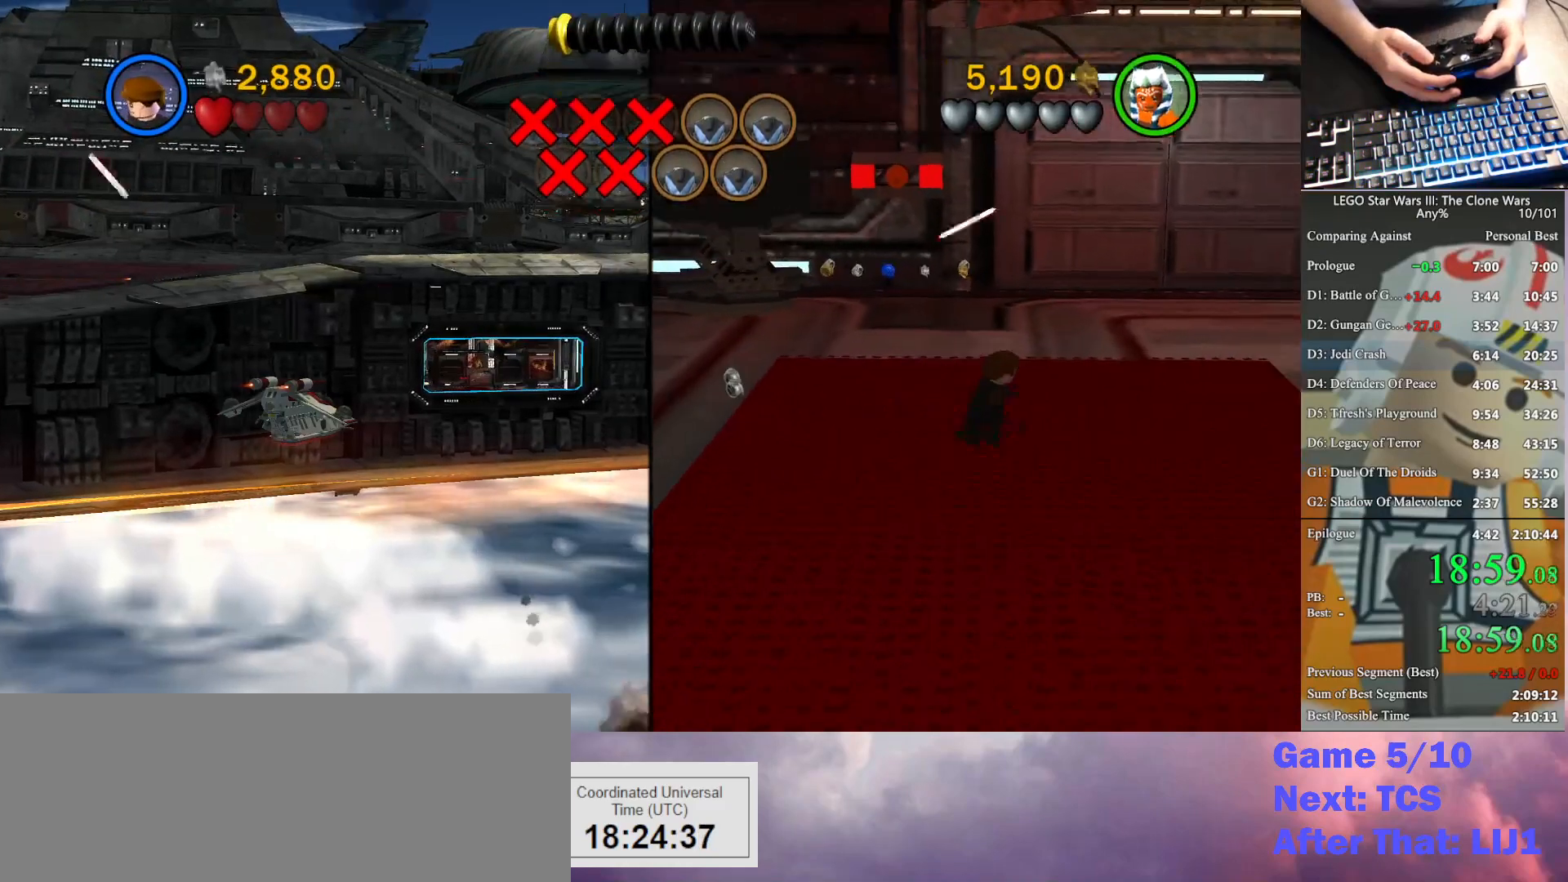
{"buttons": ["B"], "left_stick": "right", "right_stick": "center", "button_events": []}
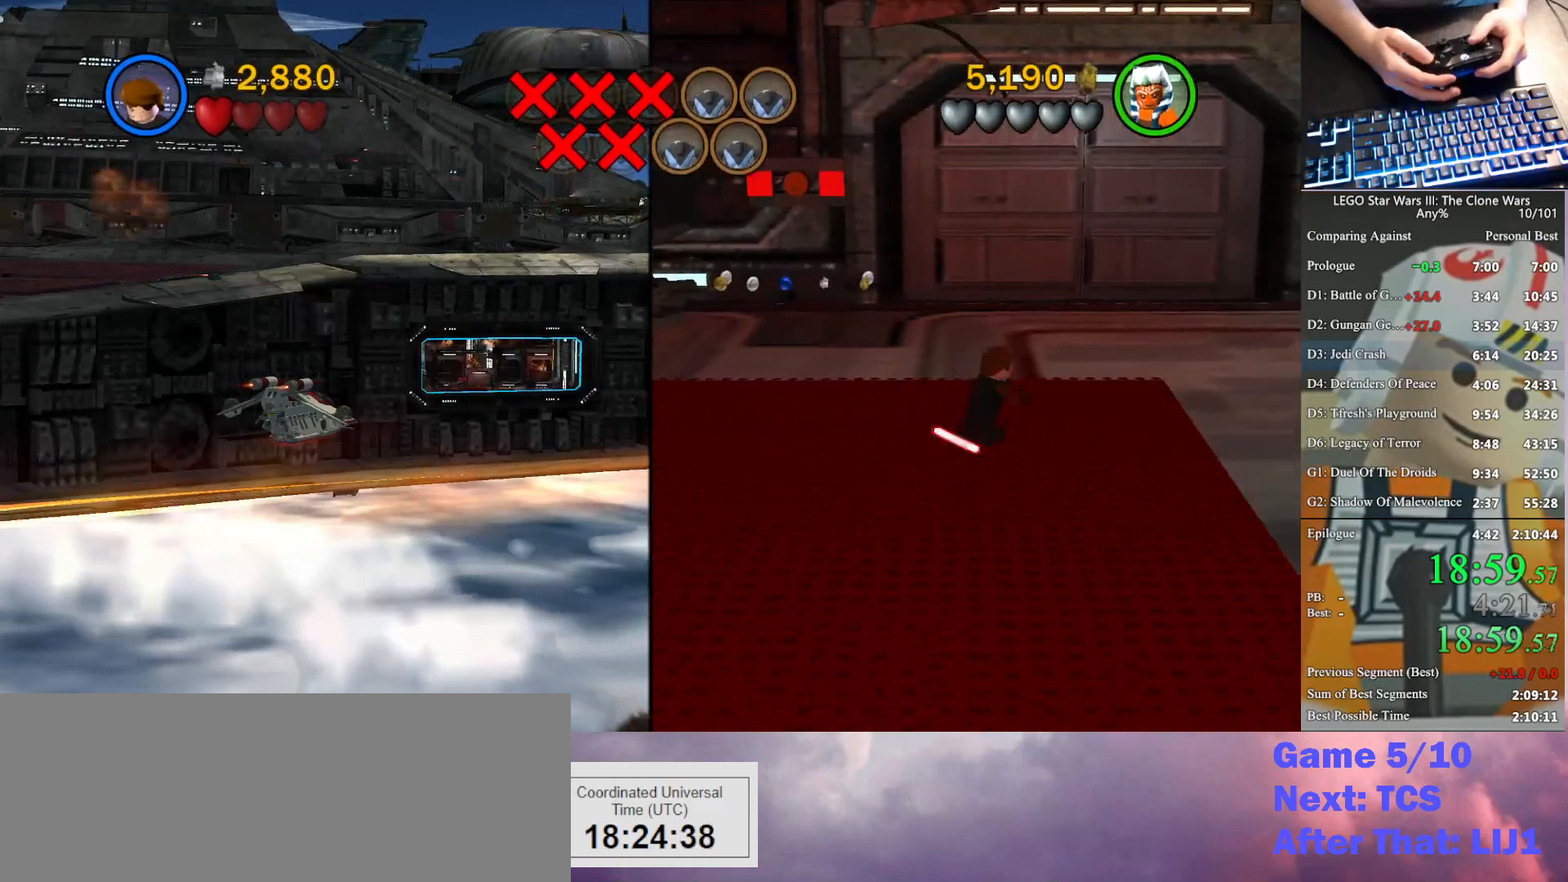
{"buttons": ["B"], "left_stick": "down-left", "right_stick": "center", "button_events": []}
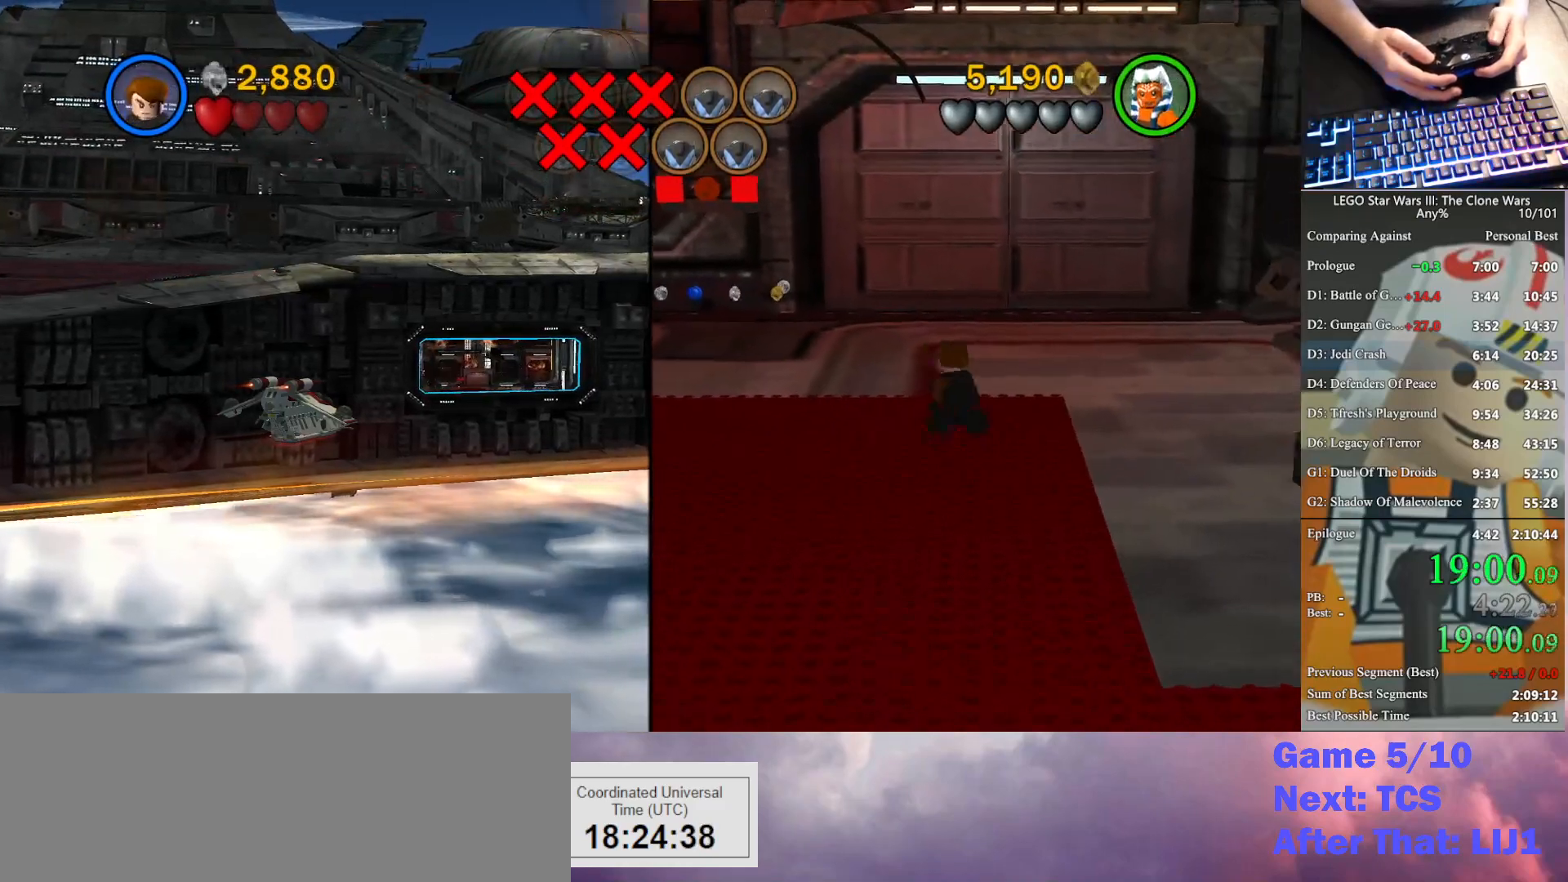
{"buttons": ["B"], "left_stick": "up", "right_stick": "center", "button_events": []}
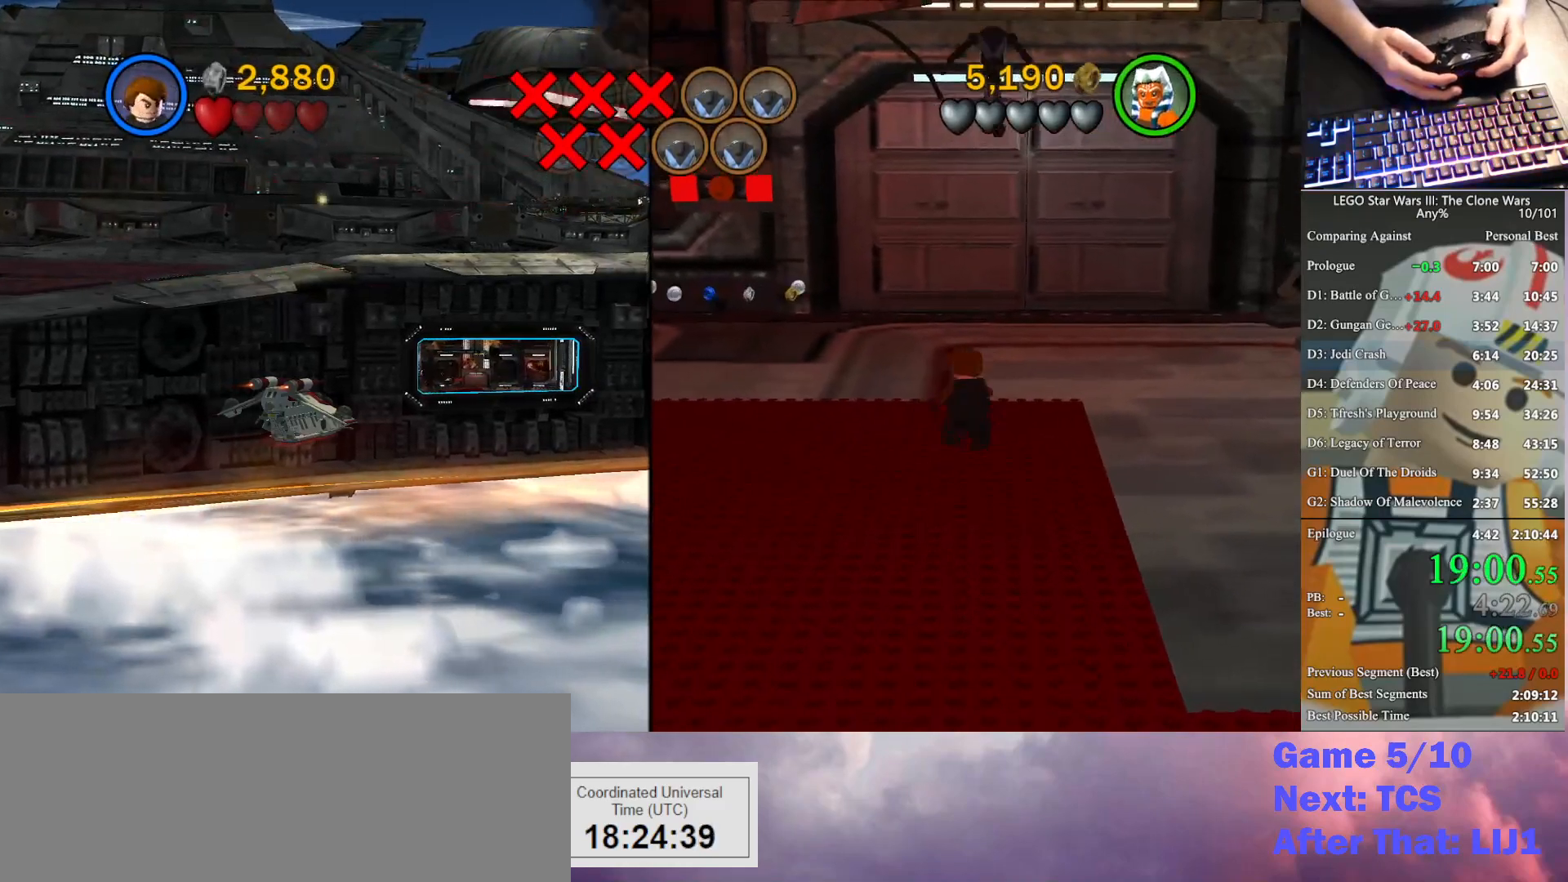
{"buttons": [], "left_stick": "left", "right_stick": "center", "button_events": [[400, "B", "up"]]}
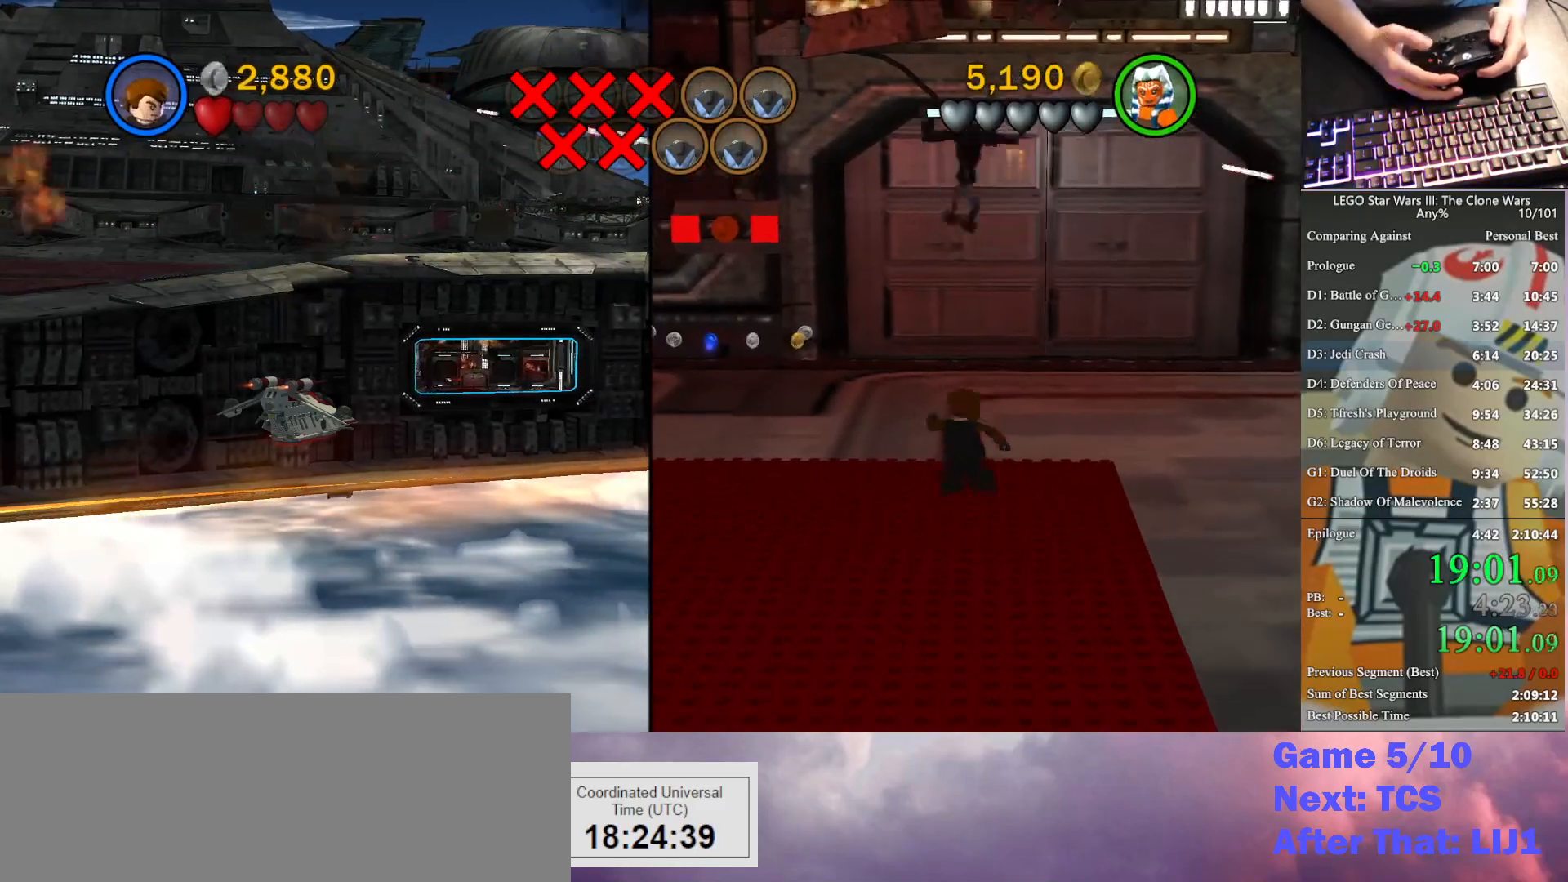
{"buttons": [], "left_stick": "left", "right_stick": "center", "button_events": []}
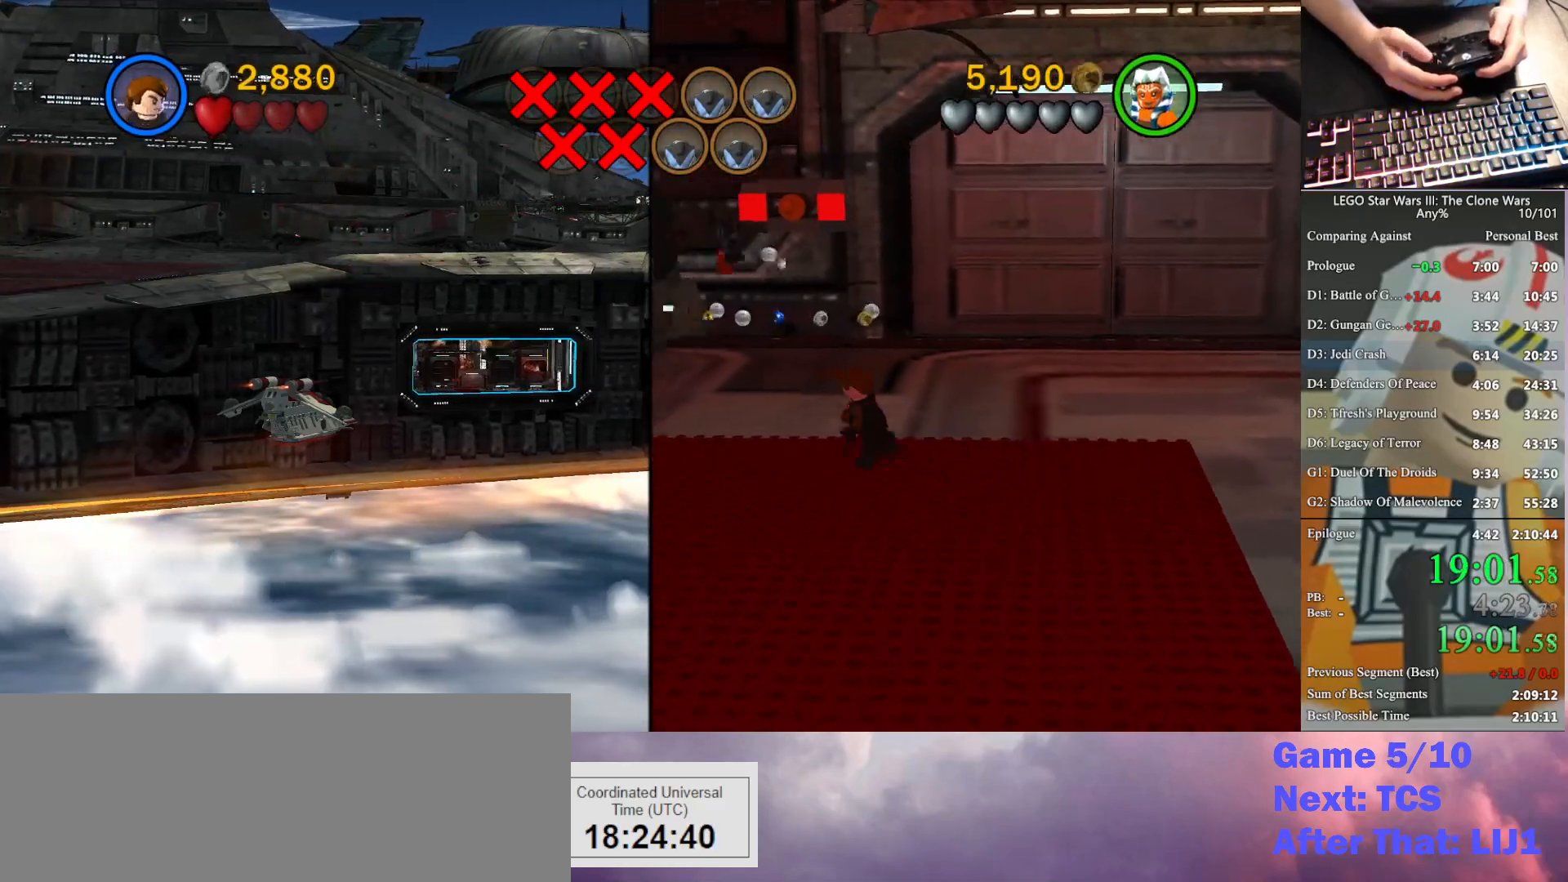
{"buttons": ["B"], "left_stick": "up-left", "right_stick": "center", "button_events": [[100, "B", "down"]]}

============

Exercise requirements: Reproduce all the entries above exactly. Include no images.

Your response:
{"buttons": ["B"], "left_stick": "right", "right_stick": "center", "button_events": []}
{"buttons": ["B"], "left_stick": "down-left", "right_stick": "center", "button_events": []}
{"buttons": ["B"], "left_stick": "up", "right_stick": "center", "button_events": []}
{"buttons": [], "left_stick": "left", "right_stick": "center", "button_events": [[400, "B", "up"]]}
{"buttons": [], "left_stick": "left", "right_stick": "center", "button_events": []}
{"buttons": ["B"], "left_stick": "up-left", "right_stick": "center", "button_events": [[100, "B", "down"]]}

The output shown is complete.